With every picture left out, give the data below back exactly.

■ DATA BLOCK:

☆ ☆ ☆ ☆

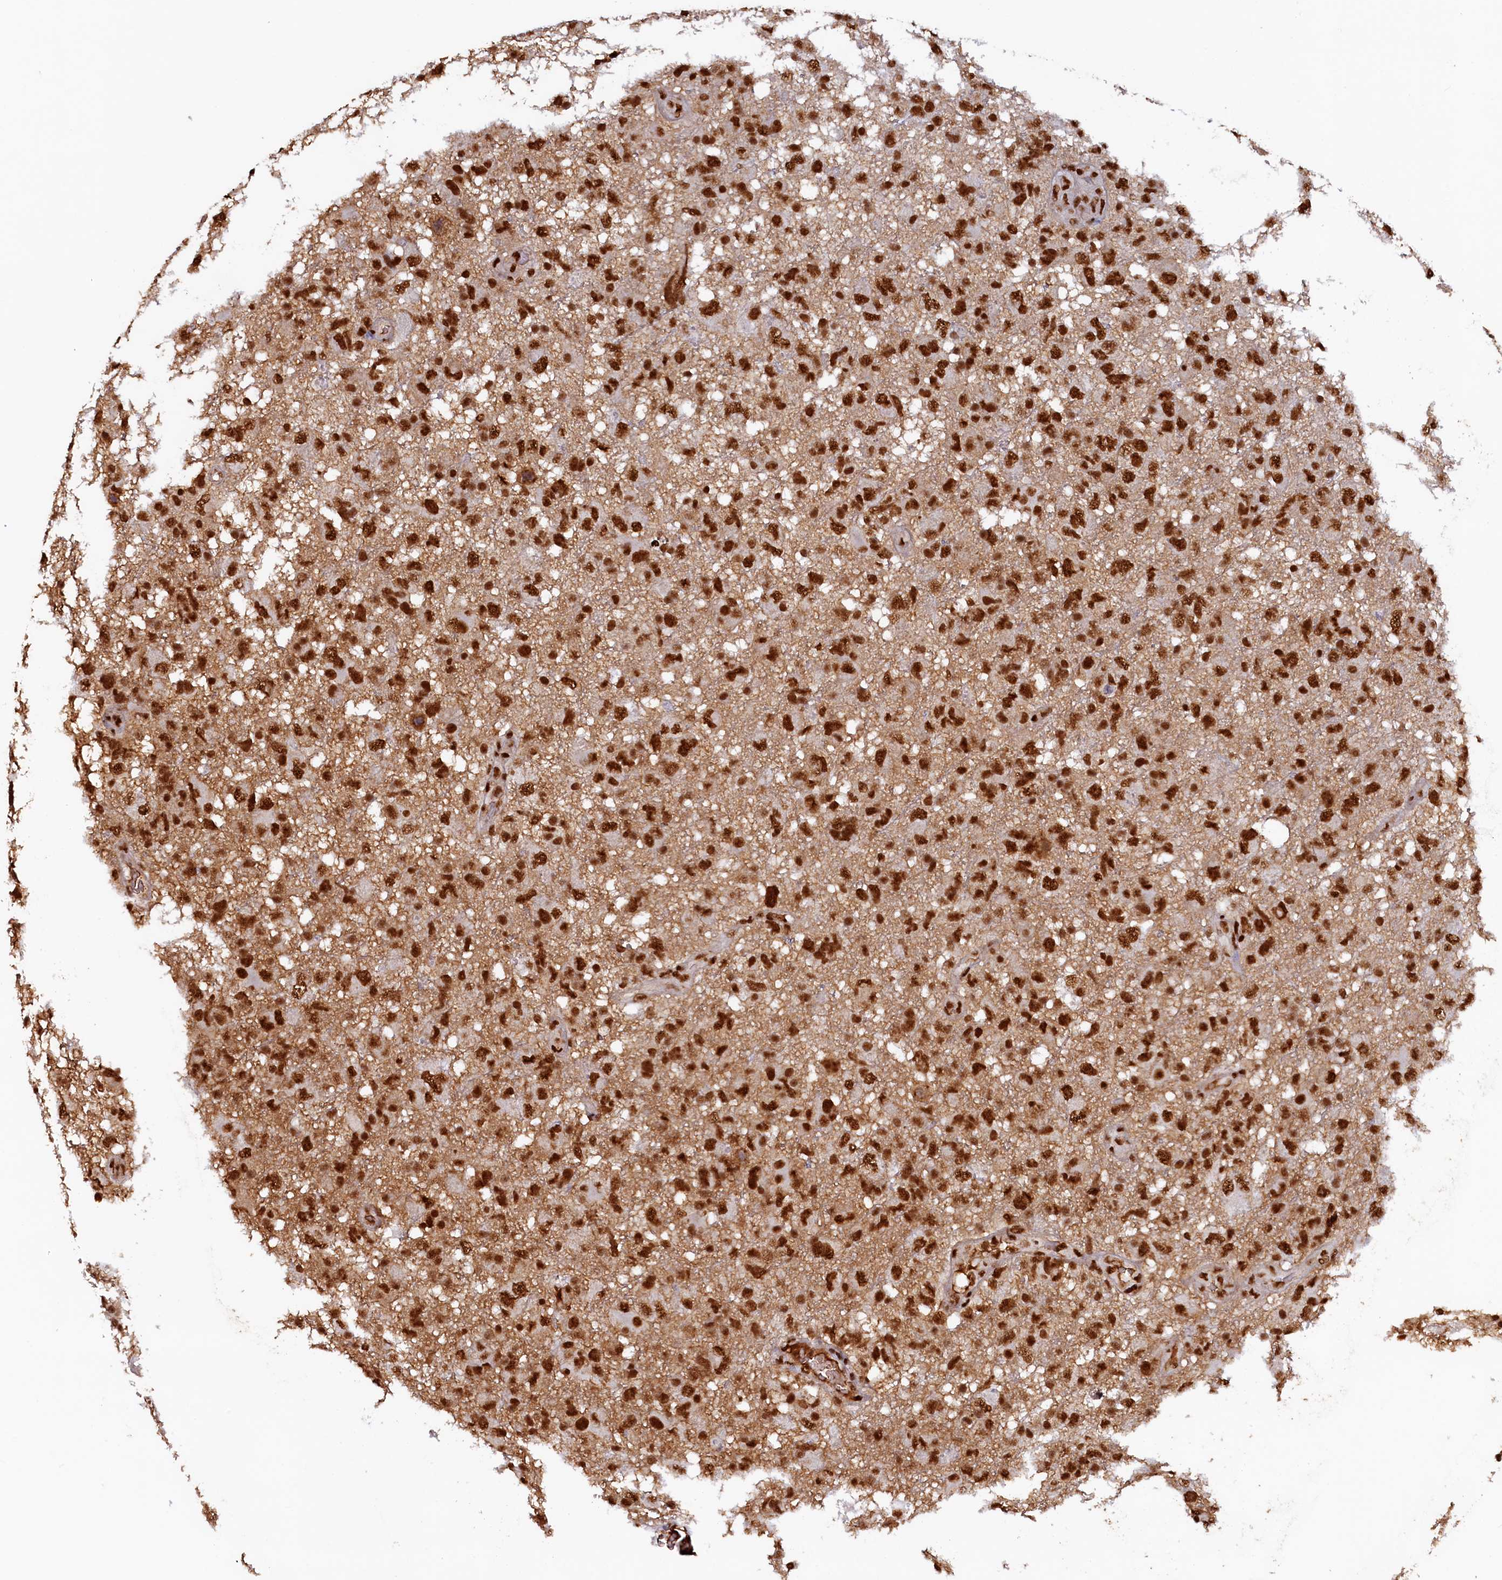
{"staining": {"intensity": "strong", "quantity": ">75%", "location": "nuclear"}, "tissue": "glioma", "cell_type": "Tumor cells", "image_type": "cancer", "snomed": [{"axis": "morphology", "description": "Glioma, malignant, High grade"}, {"axis": "topography", "description": "Brain"}], "caption": "Immunohistochemistry of human glioma demonstrates high levels of strong nuclear expression in approximately >75% of tumor cells. The staining was performed using DAB (3,3'-diaminobenzidine) to visualize the protein expression in brown, while the nuclei were stained in blue with hematoxylin (Magnification: 20x).", "gene": "ZC3H18", "patient": {"sex": "male", "age": 61}}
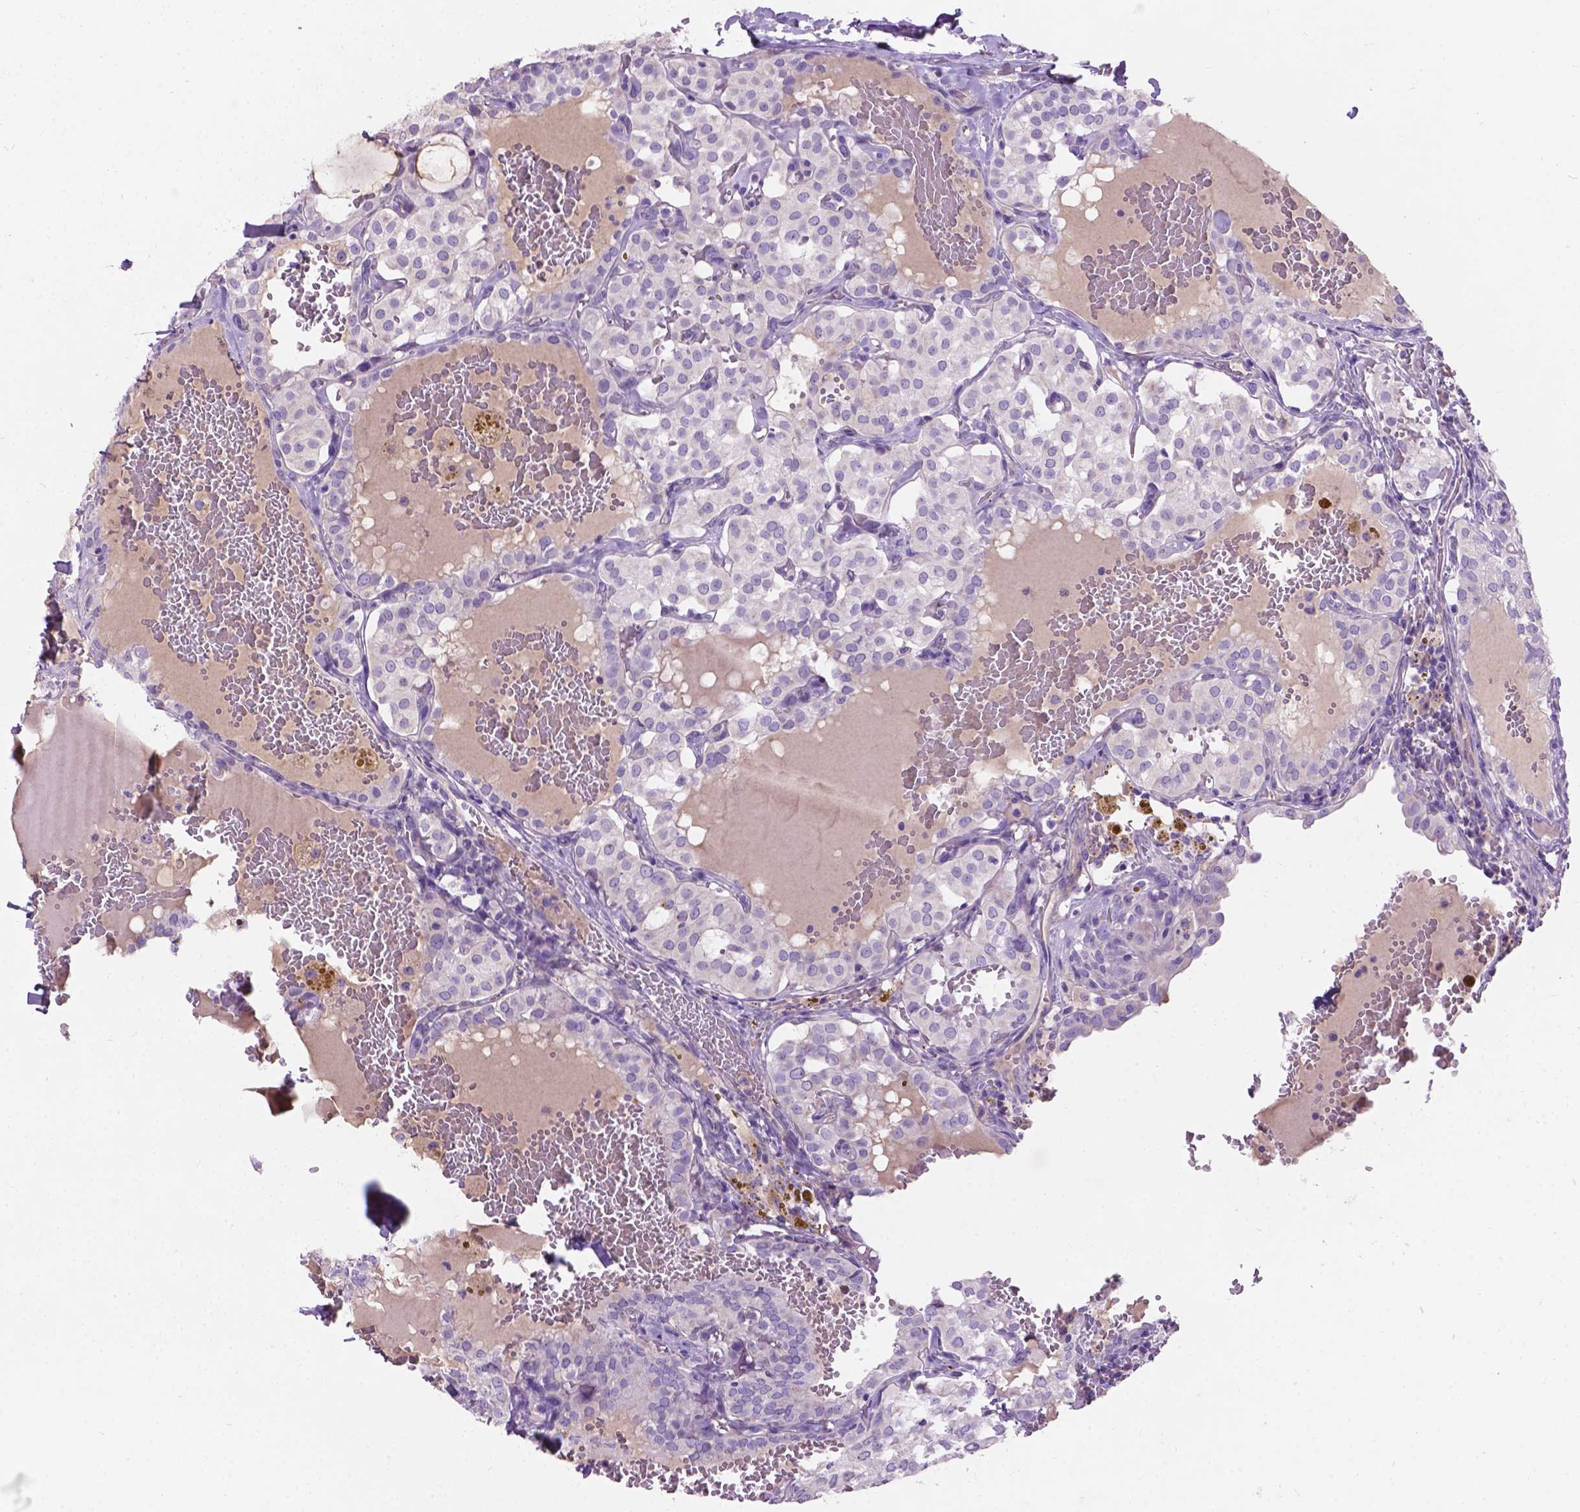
{"staining": {"intensity": "negative", "quantity": "none", "location": "none"}, "tissue": "thyroid cancer", "cell_type": "Tumor cells", "image_type": "cancer", "snomed": [{"axis": "morphology", "description": "Papillary adenocarcinoma, NOS"}, {"axis": "topography", "description": "Thyroid gland"}], "caption": "Immunohistochemistry image of neoplastic tissue: thyroid cancer stained with DAB (3,3'-diaminobenzidine) reveals no significant protein positivity in tumor cells.", "gene": "NOXO1", "patient": {"sex": "male", "age": 20}}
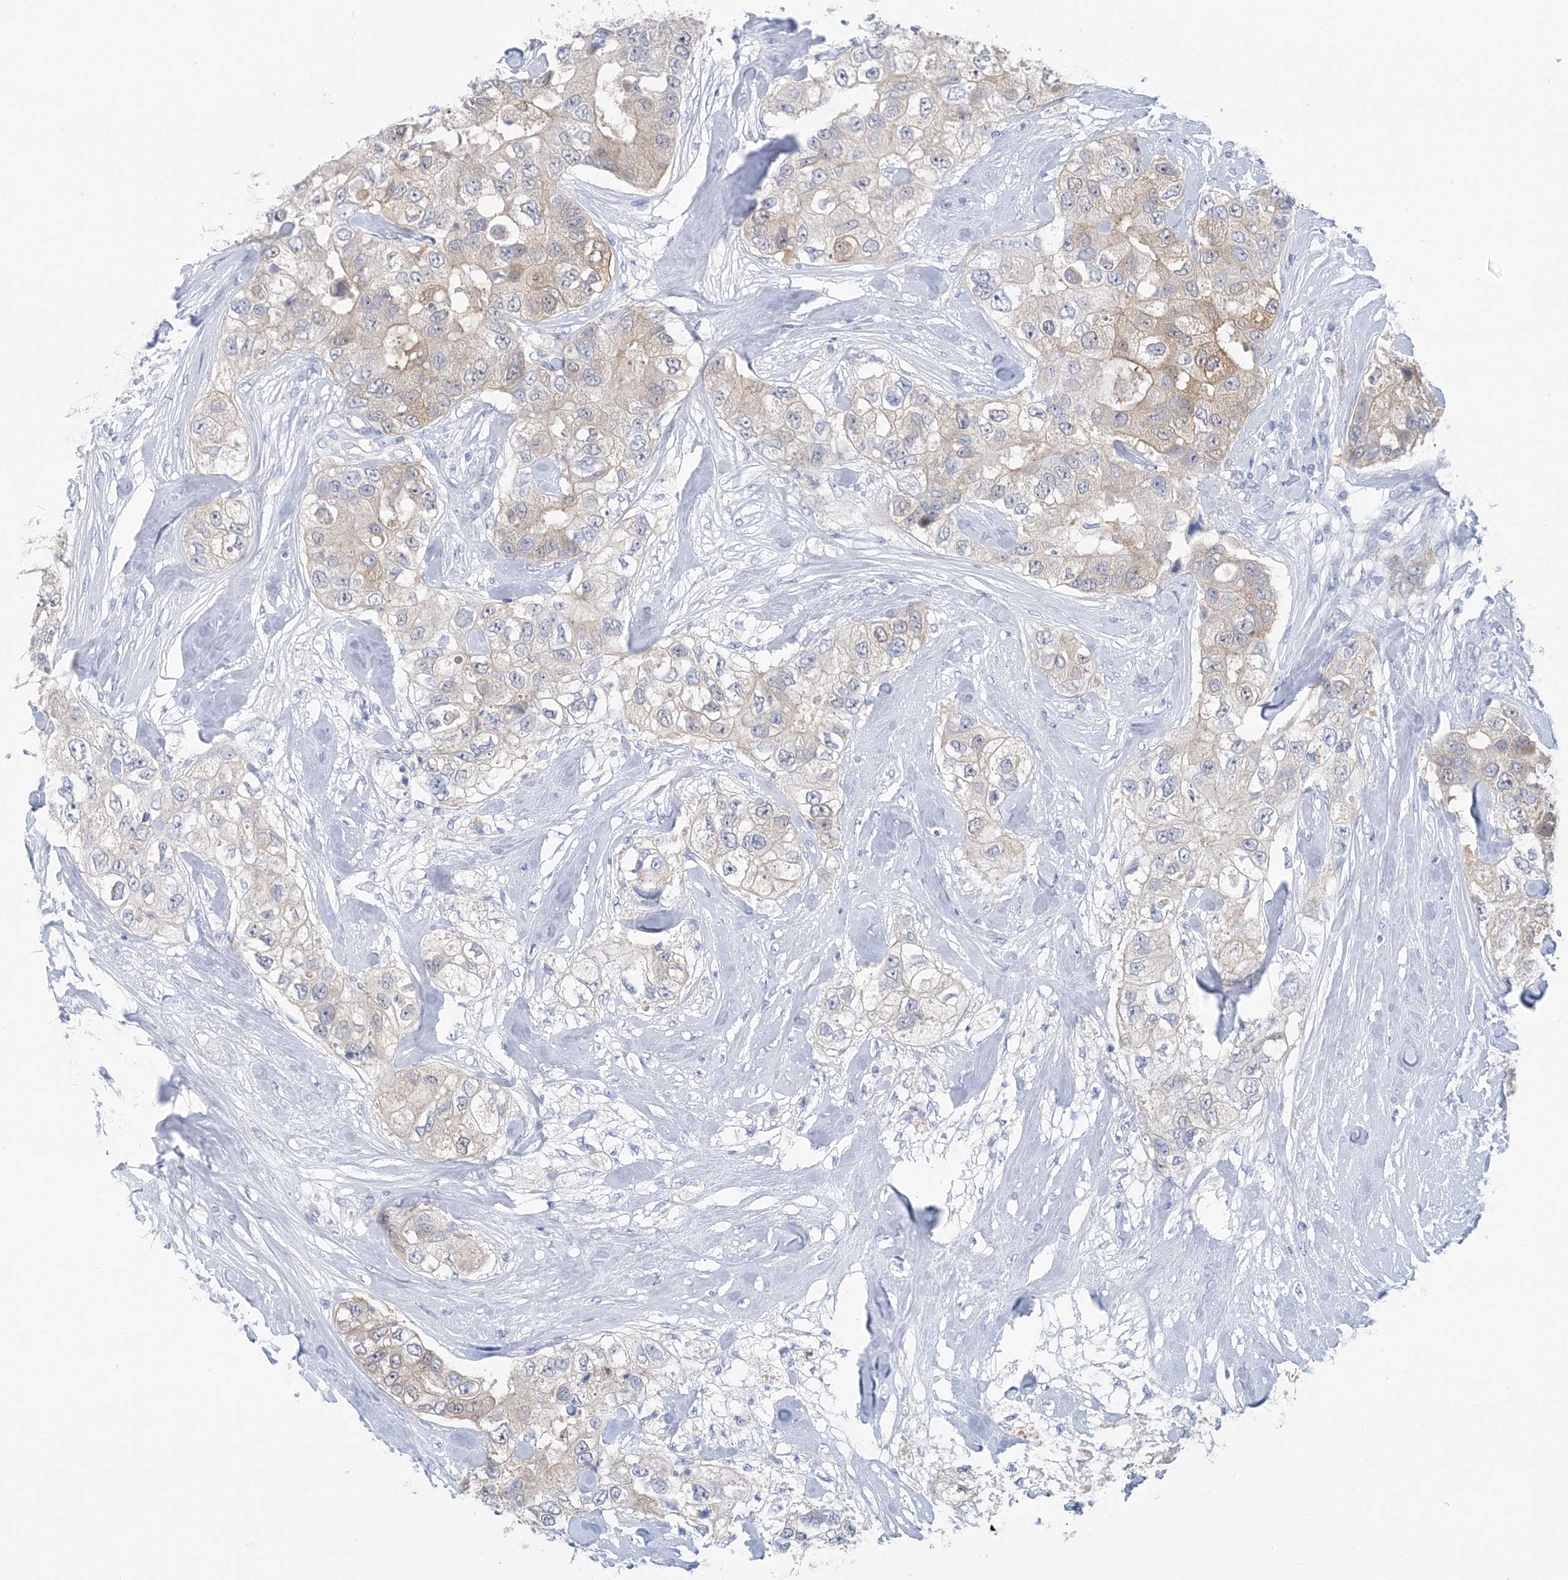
{"staining": {"intensity": "weak", "quantity": "<25%", "location": "cytoplasmic/membranous"}, "tissue": "breast cancer", "cell_type": "Tumor cells", "image_type": "cancer", "snomed": [{"axis": "morphology", "description": "Duct carcinoma"}, {"axis": "topography", "description": "Breast"}], "caption": "Immunohistochemistry (IHC) micrograph of neoplastic tissue: breast intraductal carcinoma stained with DAB (3,3'-diaminobenzidine) shows no significant protein positivity in tumor cells.", "gene": "SH3YL1", "patient": {"sex": "female", "age": 62}}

☆ ☆ ☆ ☆

■ WRITTEN ANSWER:
{"staining": {"intensity": "strong", "quantity": ">75%", "location": "nuclear"}, "tissue": "glioma", "cell_type": "Tumor cells", "image_type": "cancer", "snomed": [{"axis": "morphology", "description": "Glioma, malignant, High grade"}, {"axis": "topography", "description": "Brain"}], "caption": "Immunohistochemistry of human glioma demonstrates high levels of strong nuclear expression in approximately >75% of tumor cells. The staining was performed using DAB (3,3'-diaminobenzidine) to visualize the protein expression in brown, while the nuclei were stained in blue with hematoxylin (Magnification: 20x).", "gene": "ZC3H18", "patient": {"sex": "male", "age": 61}}
{"staining": {"intensity": "negative", "quantity": "none", "location": "none"}, "tissue": "thyroid cancer", "cell_type": "Tumor cells", "image_type": "cancer", "snomed": [{"axis": "morphology", "description": "Papillary adenocarcinoma, NOS"}, {"axis": "topography", "description": "Thyroid gland"}], "caption": "Immunohistochemistry image of neoplastic tissue: thyroid cancer stained with DAB (3,3'-diaminobenzidine) reveals no significant protein positivity in tumor cells.", "gene": "NOXO1", "patient": {"sex": "male", "age": 20}}
{"staining": {"intensity": "weak", "quantity": "<25%", "location": "cytoplasmic/membranous"}, "tissue": "breast cancer", "cell_type": "Tumor cells", "image_type": "cancer", "snomed": [{"axis": "morphology", "description": "Duct carcinoma"}, {"axis": "topography", "description": "Breast"}], "caption": "Immunohistochemistry (IHC) micrograph of neoplastic tissue: breast intraductal carcinoma stained with DAB (3,3'-diaminobenzidine) shows no significant protein positivity in tumor cells.", "gene": "SH3YL1", "patient": {"sex": "female", "age": 62}}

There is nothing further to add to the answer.